TLC-electrostatic field induced spray ionization-MS analysis of diverse structural skeletons and its coupling with TLC bioautography for characterization of lipase inhibitory components in American ginseng.

Journal of pharmaceutical and biomedical analysis (2019-06-24)
Peiliang Zhang, Lei Zhang, Jiyao Shi, Na Zhang, Yue Li, Tao Wu, Zhihong Cheng
RÉSUMÉ

Natural compounds with diverse structural skeletons have different ionization efficiencies and different mass spectrometry (MS) responses. Some key factors influencing the electrostatic field induced spray ionization (EFISI)-MS for a variety of natural compounds have been optimized and improved.
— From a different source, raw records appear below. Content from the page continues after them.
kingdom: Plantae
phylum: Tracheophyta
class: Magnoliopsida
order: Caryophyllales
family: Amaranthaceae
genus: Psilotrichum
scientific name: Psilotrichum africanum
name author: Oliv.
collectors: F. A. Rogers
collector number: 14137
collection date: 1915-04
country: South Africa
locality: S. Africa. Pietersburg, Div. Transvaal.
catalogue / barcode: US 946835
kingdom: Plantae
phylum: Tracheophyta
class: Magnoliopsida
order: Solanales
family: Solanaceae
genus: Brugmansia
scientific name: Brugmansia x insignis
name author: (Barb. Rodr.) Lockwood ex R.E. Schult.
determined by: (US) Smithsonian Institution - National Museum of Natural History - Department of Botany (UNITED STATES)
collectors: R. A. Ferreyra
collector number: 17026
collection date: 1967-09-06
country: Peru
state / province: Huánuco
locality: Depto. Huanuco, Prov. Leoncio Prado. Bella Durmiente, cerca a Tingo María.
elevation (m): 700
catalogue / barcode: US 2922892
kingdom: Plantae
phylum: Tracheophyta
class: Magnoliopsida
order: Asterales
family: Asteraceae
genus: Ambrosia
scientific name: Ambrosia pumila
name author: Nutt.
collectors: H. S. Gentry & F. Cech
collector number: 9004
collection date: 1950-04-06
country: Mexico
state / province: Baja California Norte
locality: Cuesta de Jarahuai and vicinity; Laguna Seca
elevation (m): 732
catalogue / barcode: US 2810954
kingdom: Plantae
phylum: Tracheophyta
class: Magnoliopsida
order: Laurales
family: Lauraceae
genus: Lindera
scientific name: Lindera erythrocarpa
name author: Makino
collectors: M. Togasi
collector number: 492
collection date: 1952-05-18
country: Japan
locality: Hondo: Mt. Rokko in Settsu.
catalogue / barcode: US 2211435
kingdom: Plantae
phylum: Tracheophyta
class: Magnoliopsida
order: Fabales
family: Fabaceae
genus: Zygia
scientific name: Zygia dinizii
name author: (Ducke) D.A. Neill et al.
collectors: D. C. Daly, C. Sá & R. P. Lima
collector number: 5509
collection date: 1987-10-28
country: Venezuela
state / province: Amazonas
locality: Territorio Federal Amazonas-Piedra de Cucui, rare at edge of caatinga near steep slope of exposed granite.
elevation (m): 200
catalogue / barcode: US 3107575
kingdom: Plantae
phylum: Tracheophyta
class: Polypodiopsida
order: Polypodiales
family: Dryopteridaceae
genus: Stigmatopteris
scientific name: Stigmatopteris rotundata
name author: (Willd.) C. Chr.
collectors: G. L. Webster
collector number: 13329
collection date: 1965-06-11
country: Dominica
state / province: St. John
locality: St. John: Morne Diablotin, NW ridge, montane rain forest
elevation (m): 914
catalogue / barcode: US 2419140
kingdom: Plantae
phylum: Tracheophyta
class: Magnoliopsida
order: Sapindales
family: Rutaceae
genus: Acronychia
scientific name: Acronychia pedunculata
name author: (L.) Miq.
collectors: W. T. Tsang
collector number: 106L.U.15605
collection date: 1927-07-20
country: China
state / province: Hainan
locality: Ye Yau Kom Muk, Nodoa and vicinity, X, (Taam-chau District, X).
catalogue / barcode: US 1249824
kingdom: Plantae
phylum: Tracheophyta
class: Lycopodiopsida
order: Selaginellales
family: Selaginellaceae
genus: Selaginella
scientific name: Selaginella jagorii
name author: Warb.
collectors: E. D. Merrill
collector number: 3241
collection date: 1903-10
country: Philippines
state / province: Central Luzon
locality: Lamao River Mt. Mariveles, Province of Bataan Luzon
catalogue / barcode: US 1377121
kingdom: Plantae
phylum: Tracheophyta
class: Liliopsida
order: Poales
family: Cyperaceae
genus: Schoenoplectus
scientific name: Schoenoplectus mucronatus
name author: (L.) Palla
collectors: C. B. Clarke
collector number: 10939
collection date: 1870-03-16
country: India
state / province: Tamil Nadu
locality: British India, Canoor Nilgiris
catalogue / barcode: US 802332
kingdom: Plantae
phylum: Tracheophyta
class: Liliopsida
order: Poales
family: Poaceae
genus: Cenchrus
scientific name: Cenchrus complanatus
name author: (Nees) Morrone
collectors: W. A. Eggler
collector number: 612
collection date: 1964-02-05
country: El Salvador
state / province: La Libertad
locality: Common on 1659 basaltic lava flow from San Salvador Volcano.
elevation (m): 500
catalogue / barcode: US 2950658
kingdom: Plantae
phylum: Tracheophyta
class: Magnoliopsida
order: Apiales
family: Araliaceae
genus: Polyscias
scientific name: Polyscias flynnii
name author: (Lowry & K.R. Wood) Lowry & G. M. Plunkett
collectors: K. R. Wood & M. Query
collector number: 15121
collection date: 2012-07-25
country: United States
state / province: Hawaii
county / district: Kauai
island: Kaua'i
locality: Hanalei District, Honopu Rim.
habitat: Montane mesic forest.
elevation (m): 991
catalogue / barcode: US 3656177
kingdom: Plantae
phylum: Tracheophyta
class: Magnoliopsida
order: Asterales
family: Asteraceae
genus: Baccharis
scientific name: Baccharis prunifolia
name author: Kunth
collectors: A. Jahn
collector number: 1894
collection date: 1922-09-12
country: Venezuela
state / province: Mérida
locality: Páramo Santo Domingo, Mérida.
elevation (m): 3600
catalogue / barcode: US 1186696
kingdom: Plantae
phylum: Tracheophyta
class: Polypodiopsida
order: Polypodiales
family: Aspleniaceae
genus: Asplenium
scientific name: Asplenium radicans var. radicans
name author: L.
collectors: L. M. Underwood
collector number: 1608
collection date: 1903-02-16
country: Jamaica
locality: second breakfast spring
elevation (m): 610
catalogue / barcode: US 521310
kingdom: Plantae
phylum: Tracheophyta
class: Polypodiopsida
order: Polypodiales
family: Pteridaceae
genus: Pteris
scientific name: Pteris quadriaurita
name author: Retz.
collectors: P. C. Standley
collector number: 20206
Fifteen reference substances representing ten well-known skeletons of natural products including alkaloids, flavonoids, phenolic acids, lignans, coumarins, anthraquinones, monoterpenoids, sesquiterpenoids, diterpenoids and triterpenoids, were selected and investigated for their EFISI-MSn responses on TLC plates using a dot-blot test. The optimized ionization conditions for these compounds in the positive ion mode were achieved, together with their limits of detection. In addition, to avoid the limitation of some compounds being difficultly ionized in the positive ion mode, the negative ion mode of the TLC-EFISI-MS method was developed and optimized for the first time. By coupling with a TLC bioautographic assay, nine lipase inhibitory components in American ginseng (Panax quinquefolium roots) have been successfully identified/ tentatively identified in situ by their EFISI-MSn data and further confirmed by comparisons of their Rf values and MSn data with those of reference substances. These lipase inhibitory compounds were 24(S)-pseudo-ginsenoside F11, ginsenosides Rg1, Re, XVII, Rc, Rb2/Rb3, Rb1, Ro and malonyl-ginsenoside Rb1. This is the first report that the TLC-EFISI-MSn method is adapted to a broad-spectrum analysis of structural skeletons present in herbal medicines.